Hardware design source files:

========================================

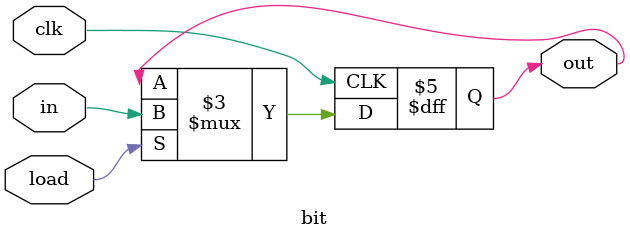
<source format=v>
module bit (input wire in, input wire load, output reg out, input wire clk);

always @(posedge clk) begin
    if(load)
        out <=in;
    else
        out<=out;
    end
endmodule

</source>
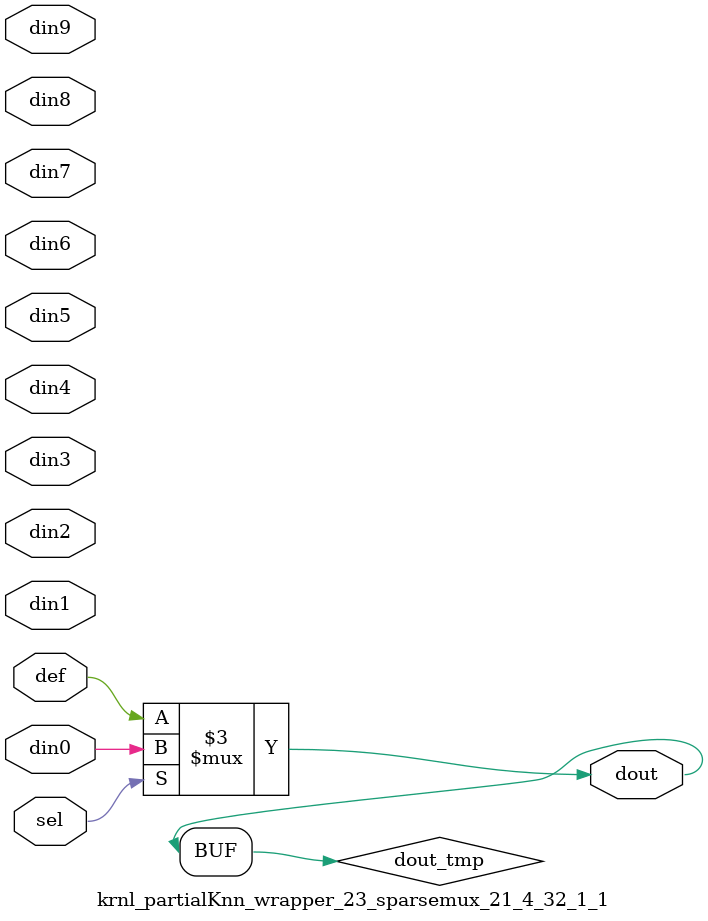
<source format=v>
`timescale 1ns / 1ps

module krnl_partialKnn_wrapper_23_sparsemux_21_4_32_1_1 (din0,din1,din2,din3,din4,din5,din6,din7,din8,din9,def,sel,dout);

parameter din0_WIDTH = 1;

parameter din1_WIDTH = 1;

parameter din2_WIDTH = 1;

parameter din3_WIDTH = 1;

parameter din4_WIDTH = 1;

parameter din5_WIDTH = 1;

parameter din6_WIDTH = 1;

parameter din7_WIDTH = 1;

parameter din8_WIDTH = 1;

parameter din9_WIDTH = 1;

parameter def_WIDTH = 1;
parameter sel_WIDTH = 1;
parameter dout_WIDTH = 1;

parameter [sel_WIDTH-1:0] CASE0 = 1;

parameter [sel_WIDTH-1:0] CASE1 = 1;

parameter [sel_WIDTH-1:0] CASE2 = 1;

parameter [sel_WIDTH-1:0] CASE3 = 1;

parameter [sel_WIDTH-1:0] CASE4 = 1;

parameter [sel_WIDTH-1:0] CASE5 = 1;

parameter [sel_WIDTH-1:0] CASE6 = 1;

parameter [sel_WIDTH-1:0] CASE7 = 1;

parameter [sel_WIDTH-1:0] CASE8 = 1;

parameter [sel_WIDTH-1:0] CASE9 = 1;

parameter ID = 1;
parameter NUM_STAGE = 1;



input [din0_WIDTH-1:0] din0;

input [din1_WIDTH-1:0] din1;

input [din2_WIDTH-1:0] din2;

input [din3_WIDTH-1:0] din3;

input [din4_WIDTH-1:0] din4;

input [din5_WIDTH-1:0] din5;

input [din6_WIDTH-1:0] din6;

input [din7_WIDTH-1:0] din7;

input [din8_WIDTH-1:0] din8;

input [din9_WIDTH-1:0] din9;

input [def_WIDTH-1:0] def;
input [sel_WIDTH-1:0] sel;

output [dout_WIDTH-1:0] dout;



reg [dout_WIDTH-1:0] dout_tmp;

always @ (*) begin
case (sel)
    
    CASE0 : dout_tmp = din0;
    
    CASE1 : dout_tmp = din1;
    
    CASE2 : dout_tmp = din2;
    
    CASE3 : dout_tmp = din3;
    
    CASE4 : dout_tmp = din4;
    
    CASE5 : dout_tmp = din5;
    
    CASE6 : dout_tmp = din6;
    
    CASE7 : dout_tmp = din7;
    
    CASE8 : dout_tmp = din8;
    
    CASE9 : dout_tmp = din9;
    
    default : dout_tmp = def;
endcase
end


assign dout = dout_tmp;



endmodule

</source>
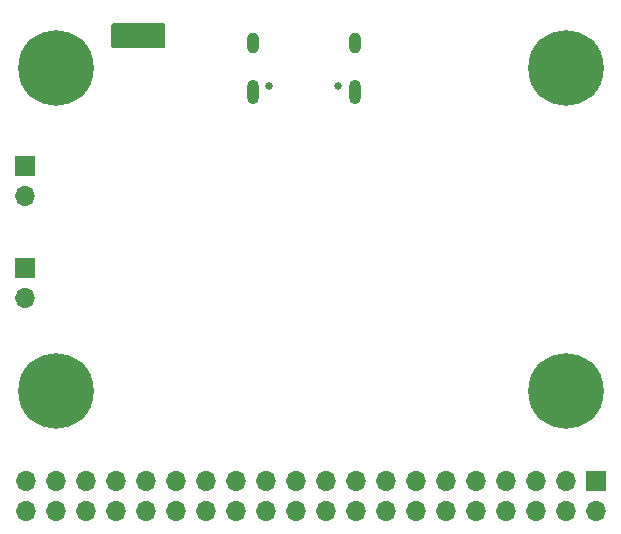
<source format=gbr>
%TF.GenerationSoftware,KiCad,Pcbnew,6.0.11-2627ca5db0~126~ubuntu20.04.1*%
%TF.CreationDate,2023-02-28T17:49:05+07:00*%
%TF.ProjectId,CY7C68013A-56-SSOP,43593743-3638-4303-9133-412d35362d53,rev?*%
%TF.SameCoordinates,Original*%
%TF.FileFunction,Soldermask,Bot*%
%TF.FilePolarity,Negative*%
%FSLAX46Y46*%
G04 Gerber Fmt 4.6, Leading zero omitted, Abs format (unit mm)*
G04 Created by KiCad (PCBNEW 6.0.11-2627ca5db0~126~ubuntu20.04.1) date 2023-02-28 17:49:05*
%MOMM*%
%LPD*%
G01*
G04 APERTURE LIST*
%ADD10C,0.800000*%
%ADD11C,6.400000*%
%ADD12R,1.700000X1.700000*%
%ADD13O,1.700000X1.700000*%
%ADD14C,0.650000*%
%ADD15O,1.000000X2.100000*%
%ADD16O,1.000000X1.800000*%
G04 APERTURE END LIST*
D10*
%TO.C,H2*%
X119171800Y-85889324D03*
X117474744Y-85186380D03*
X121571800Y-83489324D03*
X116771800Y-83489324D03*
X120868856Y-81792268D03*
D11*
X119171800Y-83489324D03*
D10*
X117474744Y-81792268D03*
X119171800Y-81089324D03*
X120868856Y-85186380D03*
%TD*%
D11*
%TO.C,H4*%
X119171800Y-110885200D03*
D10*
X117474744Y-109188144D03*
X119171800Y-113285200D03*
X120868856Y-112582256D03*
X117474744Y-112582256D03*
X119171800Y-108485200D03*
X116771800Y-110885200D03*
X121571800Y-110885200D03*
X120868856Y-109188144D03*
%TD*%
D12*
%TO.C,J1*%
X116535200Y-91816000D03*
D13*
X116535200Y-94356000D03*
%TD*%
D10*
%TO.C,H3*%
X159951800Y-83489324D03*
X160654744Y-85186380D03*
X164751800Y-83489324D03*
X162351800Y-85889324D03*
X164048856Y-81792268D03*
D11*
X162351800Y-83489324D03*
D10*
X160654744Y-81792268D03*
X162351800Y-81089324D03*
X164048856Y-85186380D03*
%TD*%
D12*
%TO.C,J2*%
X116535200Y-100452000D03*
D13*
X116535200Y-102992000D03*
%TD*%
D12*
%TO.C,J4*%
X164891800Y-118505200D03*
D13*
X164891800Y-121045200D03*
X162351800Y-118505200D03*
X162351800Y-121045200D03*
X159811800Y-118505200D03*
X159811800Y-121045200D03*
X157271800Y-118505200D03*
X157271800Y-121045200D03*
X154731800Y-118505200D03*
X154731800Y-121045200D03*
X152191800Y-118505200D03*
X152191800Y-121045200D03*
X149651800Y-118505200D03*
X149651800Y-121045200D03*
X147111800Y-118505200D03*
X147111800Y-121045200D03*
X144571800Y-118505200D03*
X144571800Y-121045200D03*
X142031800Y-118505200D03*
X142031800Y-121045200D03*
X139491800Y-118505200D03*
X139491800Y-121045200D03*
X136951800Y-118505200D03*
X136951800Y-121045200D03*
X134411800Y-118505200D03*
X134411800Y-121045200D03*
X131871800Y-118505200D03*
X131871800Y-121045200D03*
X129331800Y-118505200D03*
X129331800Y-121045200D03*
X126791800Y-118505200D03*
X126791800Y-121045200D03*
X124251800Y-118505200D03*
X124251800Y-121045200D03*
X121711800Y-118505200D03*
X121711800Y-121045200D03*
X119171800Y-118505200D03*
X119171800Y-121045200D03*
X116631800Y-118505200D03*
X116631800Y-121045200D03*
%TD*%
D10*
%TO.C,H1*%
X162351800Y-108485200D03*
D11*
X162351800Y-110885200D03*
D10*
X162351800Y-113285200D03*
X160654744Y-109188144D03*
X160654744Y-112582256D03*
X159951800Y-110885200D03*
X164048856Y-112582256D03*
X164751800Y-110885200D03*
X164048856Y-109188144D03*
%TD*%
D14*
%TO.C,J5*%
X137241800Y-85059200D03*
X143021800Y-85059200D03*
D15*
X144451800Y-85579200D03*
X135811800Y-85579200D03*
D16*
X135811800Y-81379200D03*
X144451800Y-81379200D03*
%TD*%
G36*
X128387321Y-79759202D02*
G01*
X128433814Y-79812858D01*
X128445200Y-79865200D01*
X128445200Y-81663200D01*
X128425198Y-81731321D01*
X128371542Y-81777814D01*
X128319200Y-81789200D01*
X123996200Y-81789200D01*
X123928079Y-81769198D01*
X123881586Y-81715542D01*
X123870200Y-81663200D01*
X123870200Y-79865200D01*
X123890202Y-79797079D01*
X123943858Y-79750586D01*
X123996200Y-79739200D01*
X128319200Y-79739200D01*
X128387321Y-79759202D01*
G37*
M02*

</source>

========================================

### What this task involves
Output only the lines from the start of the data through the line that holds "parameter [sel_WIDTH-1:0] CASE8 = 1;". Keep them exact and leave the pictures out.

### Problem solution
<source format=v>
module bit (input wire in, input wire load, output reg out, input wire clk);

always @(posedge clk) begin
    if(load)
        out <=in;
    else
        out<=out;
    end
endmodule

</source>
<source format=v>
`timescale 1ns / 1ps

module krnl_partialKnn_wrapper_23_sparsemux_21_4_32_1_1 (din0,din1,din2,din3,din4,din5,din6,din7,din8,din9,def,sel,dout);

parameter din0_WIDTH = 1;

parameter din1_WIDTH = 1;

parameter din2_WIDTH = 1;

parameter din3_WIDTH = 1;

parameter din4_WIDTH = 1;

parameter din5_WIDTH = 1;

parameter din6_WIDTH = 1;

parameter din7_WIDTH = 1;

parameter din8_WIDTH = 1;

parameter din9_WIDTH = 1;

parameter def_WIDTH = 1;
parameter sel_WIDTH = 1;
parameter dout_WIDTH = 1;

parameter [sel_WIDTH-1:0] CASE0 = 1;

parameter [sel_WIDTH-1:0] CASE1 = 1;

parameter [sel_WIDTH-1:0] CASE2 = 1;

parameter [sel_WIDTH-1:0] CASE3 = 1;

parameter [sel_WIDTH-1:0] CASE4 = 1;

parameter [sel_WIDTH-1:0] CASE5 = 1;

parameter [sel_WIDTH-1:0] CASE6 = 1;

parameter [sel_WIDTH-1:0] CASE7 = 1;

parameter [sel_WIDTH-1:0] CASE8 = 1;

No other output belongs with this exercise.